» Instructions:
(a) Please quote the OpenCV blog post word for word, starting with "Most times people" and going on through "single opencv function!".
(b) Count the lines of the rows that contain the string "clock", matching case exactly, and reply with the number alone.

Wednesday 16 July 2014

OpenCV, Compute and immutability

I know some of my friends use rather regularly the very nice OpenCV contribution from Elliot Woods.

Most times people use the Camera/Projector calibration tool. This works pretty well (could do with some ui improvemements), but most times I wanted to look at it I always end up with the same problem, you need to download the whole Image pack.

This is a great pack of course, but in that scenario, downloading a 500 megs bulk of dlls (which can also depend of version) is let's call "not ideal". Ok in our times with super fast internet you would think it's ok, but well, my hard drive doesn't like it (so I don't either). All that to call a single opencv function!

So just wrote a small P/Invoke dll (and use static library linking instead of dynamic), one 20 lines of dynamic plugin to call the function and here we go, 1 megabyte dll which doesn't need any other external. I like minimalism ;)

I remember I wanted to do this for a while, and considering the amount of (no) time it took I fell very embarrassed )



Now after this there's a (few) things I wanted to add/change in that tool.

First the point selection is nice in some cases, but not so nice in others. Basically current technique renders object space coordinates in a texture, then you just sample that texture.

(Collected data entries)
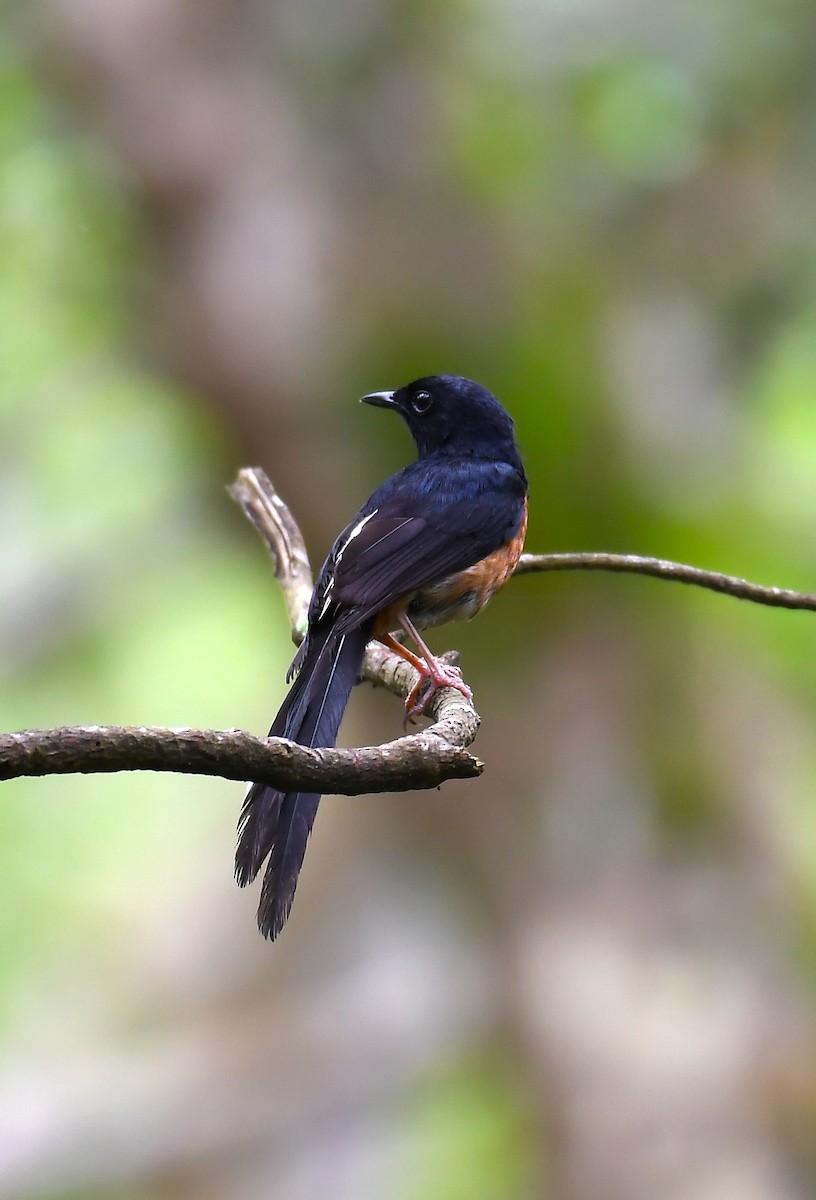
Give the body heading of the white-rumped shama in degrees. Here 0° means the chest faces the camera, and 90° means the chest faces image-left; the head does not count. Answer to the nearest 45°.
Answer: approximately 225°
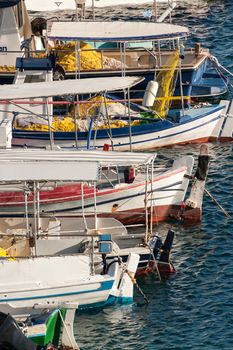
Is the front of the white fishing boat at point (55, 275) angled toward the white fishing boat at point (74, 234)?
no
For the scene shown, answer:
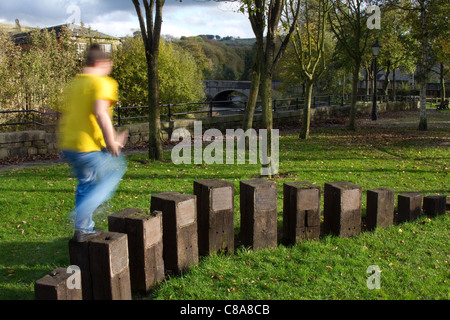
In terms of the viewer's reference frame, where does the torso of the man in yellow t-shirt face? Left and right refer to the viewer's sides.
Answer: facing away from the viewer and to the right of the viewer

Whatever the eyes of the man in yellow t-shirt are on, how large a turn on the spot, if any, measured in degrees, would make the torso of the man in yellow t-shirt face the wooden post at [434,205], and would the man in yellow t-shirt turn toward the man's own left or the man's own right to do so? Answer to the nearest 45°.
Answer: approximately 45° to the man's own right

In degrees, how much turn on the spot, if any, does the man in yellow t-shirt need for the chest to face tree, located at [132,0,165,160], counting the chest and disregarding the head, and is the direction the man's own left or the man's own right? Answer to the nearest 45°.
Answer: approximately 45° to the man's own left

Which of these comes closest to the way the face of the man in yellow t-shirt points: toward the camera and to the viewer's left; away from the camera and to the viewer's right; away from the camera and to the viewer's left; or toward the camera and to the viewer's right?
away from the camera and to the viewer's right

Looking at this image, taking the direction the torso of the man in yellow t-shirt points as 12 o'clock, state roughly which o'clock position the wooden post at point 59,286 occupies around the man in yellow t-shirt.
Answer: The wooden post is roughly at 5 o'clock from the man in yellow t-shirt.

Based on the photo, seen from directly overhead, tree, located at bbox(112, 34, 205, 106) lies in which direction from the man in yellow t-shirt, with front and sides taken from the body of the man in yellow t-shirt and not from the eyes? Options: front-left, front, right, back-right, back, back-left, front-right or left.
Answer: front-left
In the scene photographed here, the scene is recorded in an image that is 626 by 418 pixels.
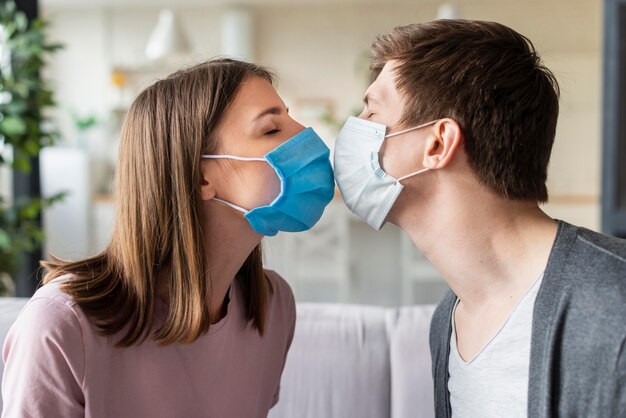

» Expected outputs:
(a)
Most times people use the Camera/Projector calibration tool. This works pretty well (could do with some ui improvemements), but most times I wanted to look at it I always end up with the same problem, you need to download the whole Image pack.

This is a great pack of course, but in that scenario, downloading a 500 megs bulk of dlls (which can also depend of version) is let's call "not ideal". Ok in our times with super fast internet you would think it's ok, but well, my hard drive doesn't like it (so I don't either). All that to call a single opencv function!

(b) 2